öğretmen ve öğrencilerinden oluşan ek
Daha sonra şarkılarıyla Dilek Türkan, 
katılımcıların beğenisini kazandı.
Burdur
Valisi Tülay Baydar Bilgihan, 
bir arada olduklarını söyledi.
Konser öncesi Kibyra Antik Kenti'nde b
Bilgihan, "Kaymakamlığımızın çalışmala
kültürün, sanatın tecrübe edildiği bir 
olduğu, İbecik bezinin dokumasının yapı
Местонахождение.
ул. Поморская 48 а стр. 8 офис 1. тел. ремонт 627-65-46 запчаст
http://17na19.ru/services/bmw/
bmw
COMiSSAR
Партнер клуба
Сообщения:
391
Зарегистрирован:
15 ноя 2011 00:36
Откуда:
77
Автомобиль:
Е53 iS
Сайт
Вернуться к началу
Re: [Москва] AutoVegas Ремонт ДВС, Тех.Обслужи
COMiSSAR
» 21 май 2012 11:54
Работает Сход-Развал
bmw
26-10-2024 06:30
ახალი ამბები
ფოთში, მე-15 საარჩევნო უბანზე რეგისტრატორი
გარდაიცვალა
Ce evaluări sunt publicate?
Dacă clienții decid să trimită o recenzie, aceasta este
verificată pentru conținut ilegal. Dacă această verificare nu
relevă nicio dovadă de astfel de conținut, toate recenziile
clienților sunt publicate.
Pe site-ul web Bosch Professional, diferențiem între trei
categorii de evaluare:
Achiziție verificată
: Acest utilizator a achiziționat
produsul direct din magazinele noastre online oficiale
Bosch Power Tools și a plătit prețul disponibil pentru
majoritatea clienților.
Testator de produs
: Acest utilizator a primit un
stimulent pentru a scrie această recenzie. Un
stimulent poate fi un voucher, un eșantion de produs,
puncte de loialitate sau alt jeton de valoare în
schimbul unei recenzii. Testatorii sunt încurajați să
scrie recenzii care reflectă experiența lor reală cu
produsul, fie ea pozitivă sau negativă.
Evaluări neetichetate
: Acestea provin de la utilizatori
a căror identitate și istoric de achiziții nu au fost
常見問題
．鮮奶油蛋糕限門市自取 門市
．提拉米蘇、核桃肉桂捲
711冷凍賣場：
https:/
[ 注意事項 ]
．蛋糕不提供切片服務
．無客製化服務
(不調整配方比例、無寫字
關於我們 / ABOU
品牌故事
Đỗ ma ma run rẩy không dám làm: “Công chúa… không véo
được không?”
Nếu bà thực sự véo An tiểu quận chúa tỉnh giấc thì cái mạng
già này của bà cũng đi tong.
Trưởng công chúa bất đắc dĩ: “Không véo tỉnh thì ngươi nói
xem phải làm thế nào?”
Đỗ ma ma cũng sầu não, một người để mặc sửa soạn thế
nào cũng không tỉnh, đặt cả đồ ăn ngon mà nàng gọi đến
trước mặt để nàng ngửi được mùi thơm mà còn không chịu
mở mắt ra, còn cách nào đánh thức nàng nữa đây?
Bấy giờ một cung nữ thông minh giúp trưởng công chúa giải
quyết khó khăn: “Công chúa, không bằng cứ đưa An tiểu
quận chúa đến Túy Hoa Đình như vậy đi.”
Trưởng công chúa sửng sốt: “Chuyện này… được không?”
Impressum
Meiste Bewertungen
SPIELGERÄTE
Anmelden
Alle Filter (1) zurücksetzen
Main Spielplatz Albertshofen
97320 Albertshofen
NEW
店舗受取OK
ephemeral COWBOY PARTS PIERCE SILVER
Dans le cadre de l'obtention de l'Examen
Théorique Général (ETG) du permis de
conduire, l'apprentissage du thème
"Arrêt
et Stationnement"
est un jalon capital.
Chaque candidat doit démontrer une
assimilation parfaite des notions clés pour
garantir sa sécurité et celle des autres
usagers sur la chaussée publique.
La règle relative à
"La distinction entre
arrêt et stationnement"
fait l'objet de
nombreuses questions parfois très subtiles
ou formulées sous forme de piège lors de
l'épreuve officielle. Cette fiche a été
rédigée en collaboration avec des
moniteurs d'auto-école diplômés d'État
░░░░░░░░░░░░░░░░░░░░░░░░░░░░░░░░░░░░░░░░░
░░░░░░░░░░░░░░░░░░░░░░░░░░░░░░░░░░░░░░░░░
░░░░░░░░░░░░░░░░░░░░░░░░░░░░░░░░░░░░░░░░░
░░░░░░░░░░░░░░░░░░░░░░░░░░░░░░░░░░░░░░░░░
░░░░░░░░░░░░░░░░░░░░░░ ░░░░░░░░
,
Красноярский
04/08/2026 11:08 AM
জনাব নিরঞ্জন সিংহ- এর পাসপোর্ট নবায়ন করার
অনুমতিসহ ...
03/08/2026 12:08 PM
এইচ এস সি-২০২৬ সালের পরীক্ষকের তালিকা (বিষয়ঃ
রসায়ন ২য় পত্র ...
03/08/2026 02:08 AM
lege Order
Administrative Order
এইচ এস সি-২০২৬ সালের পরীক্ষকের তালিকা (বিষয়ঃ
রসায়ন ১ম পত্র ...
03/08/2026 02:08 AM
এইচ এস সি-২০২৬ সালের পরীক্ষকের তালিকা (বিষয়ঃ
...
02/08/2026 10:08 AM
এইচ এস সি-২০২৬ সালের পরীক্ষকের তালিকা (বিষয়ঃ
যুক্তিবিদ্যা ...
──────────────────────────────
◆ What you will do:
Copy the records above, keeping every word the same.

◆ Exercise response:
öğretmen ve öğrencilerinden oluşan ek
Daha sonra şarkılarıyla Dilek Türkan, 
katılımcıların beğenisini kazandı.
Burdur
Valisi Tülay Baydar Bilgihan, 
bir arada olduklarını söyledi.
Konser öncesi Kibyra Antik Kenti'nde b
Bilgihan, "Kaymakamlığımızın çalışmala
kültürün, sanatın tecrübe edildiği bir 
olduğu, İbecik bezinin dokumasının yapı
Местонахождение.
ул. Поморская 48 а стр. 8 офис 1. тел. ремонт 627-65-46 запчаст
http://17na19.ru/services/bmw/
bmw
COMiSSAR
Партнер клуба
Сообщения:
391
Зарегистрирован:
15 ноя 2011 00:36
Откуда:
77
Автомобиль:
Е53 iS
Сайт
Вернуться к началу
Re: [Москва] AutoVegas Ремонт ДВС, Тех.Обслужи
COMiSSAR
» 21 май 2012 11:54
Работает Сход-Развал
bmw
26-10-2024 06:30
ახალი ამბები
ფოთში, მე-15 საარჩევნო უბანზე რეგისტრატორი
გარდაიცვალა
Ce evaluări sunt publicate?
Dacă clienții decid să trimită o recenzie, aceasta este
verificată pentru conținut ilegal. Dacă această verificare nu
relevă nicio dovadă de astfel de conținut, toate recenziile
clienților sunt publicate.
Pe site-ul web Bosch Professional, diferențiem între trei
categorii de evaluare:
Achiziție verificată
: Acest utilizator a achiziționat
produsul direct din magazinele noastre online oficiale
Bosch Power Tools și a plătit prețul disponibil pentru
majoritatea clienților.
Testator de produs
: Acest utilizator a primit un
stimulent pentru a scrie această recenzie. Un
stimulent poate fi un voucher, un eșantion de produs,
puncte de loialitate sau alt jeton de valoare în
schimbul unei recenzii. Testatorii sunt încurajați să
scrie recenzii care reflectă experiența lor reală cu
produsul, fie ea pozitivă sau negativă.
Evaluări neetichetate
: Acestea provin de la utilizatori
a căror identitate și istoric de achiziții nu au fost
常見問題
．鮮奶油蛋糕限門市自取 門市
．提拉米蘇、核桃肉桂捲
711冷凍賣場：
https:/
[ 注意事項 ]
．蛋糕不提供切片服務
．無客製化服務
(不調整配方比例、無寫字
關於我們 / ABOU
品牌故事
Đỗ ma ma run rẩy không dám làm: “Công chúa… không véo
được không?”
Nếu bà thực sự véo An tiểu quận chúa tỉnh giấc thì cái mạng
già này của bà cũng đi tong.
Trưởng công chúa bất đắc dĩ: “Không véo tỉnh thì ngươi nói
xem phải làm thế nào?”
Đỗ ma ma cũng sầu não, một người để mặc sửa soạn thế
nào cũng không tỉnh, đặt cả đồ ăn ngon mà nàng gọi đến
trước mặt để nàng ngửi được mùi thơm mà còn không chịu
mở mắt ra, còn cách nào đánh thức nàng nữa đây?
Bấy giờ một cung nữ thông minh giúp trưởng công chúa giải
quyết khó khăn: “Công chúa, không bằng cứ đưa An tiểu
quận chúa đến Túy Hoa Đình như vậy đi.”
Trưởng công chúa sửng sốt: “Chuyện này… được không?”
Impressum
Meiste Bewertungen
SPIELGERÄTE
Anmelden
Alle Filter (1) zurücksetzen
Main Spielplatz Albertshofen
97320 Albertshofen
NEW
店舗受取OK
ephemeral COWBOY PARTS PIERCE SILVER
Dans le cadre de l'obtention de l'Examen
Théorique Général (ETG) du permis de
conduire, l'apprentissage du thème
"Arrêt
et Stationnement"
est un jalon capital.
Chaque candidat doit démontrer une
assimilation parfaite des notions clés pour
garantir sa sécurité et celle des autres
usagers sur la chaussée publique.
La règle relative à
"La distinction entre
arrêt et stationnement"
fait l'objet de
nombreuses questions parfois très subtiles
ou formulées sous forme de piège lors de
l'épreuve officielle. Cette fiche a été
rédigée en collaboration avec des
moniteurs d'auto-école diplômés d'État
░░░░░░░░░░░░░░░░░░░░░░░░░░░░░░░░░░░░░░░░░
░░░░░░░░░░░░░░░░░░░░░░░░░░░░░░░░░░░░░░░░░
░░░░░░░░░░░░░░░░░░░░░░░░░░░░░░░░░░░░░░░░░
░░░░░░░░░░░░░░░░░░░░░░░░░░░░░░░░░░░░░░░░░
░░░░░░░░░░░░░░░░░░░░░░ ░░░░░░░░
,
Красноярский
04/08/2026 11:08 AM
জনাব নিরঞ্জন সিংহ- এর পাসপোর্ট নবায়ন করার
অনুমতিসহ ...
03/08/2026 12:08 PM
এইচ এস সি-২০২৬ সালের পরীক্ষকের তালিকা (বিষয়ঃ
রসায়ন ২য় পত্র ...
03/08/2026 02:08 AM
lege Order
Administrative Order
এইচ এস সি-২০২৬ সালের পরীক্ষকের তালিকা (বিষয়ঃ
রসায়ন ১ম পত্র ...
03/08/2026 02:08 AM
এইচ এস সি-২০২৬ সালের পরীক্ষকের তালিকা (বিষয়ঃ
...
02/08/2026 10:08 AM
এইচ এস সি-২০২৬ সালের পরীক্ষকের তালিকা (বিষয়ঃ
যুক্তিবিদ্যা ...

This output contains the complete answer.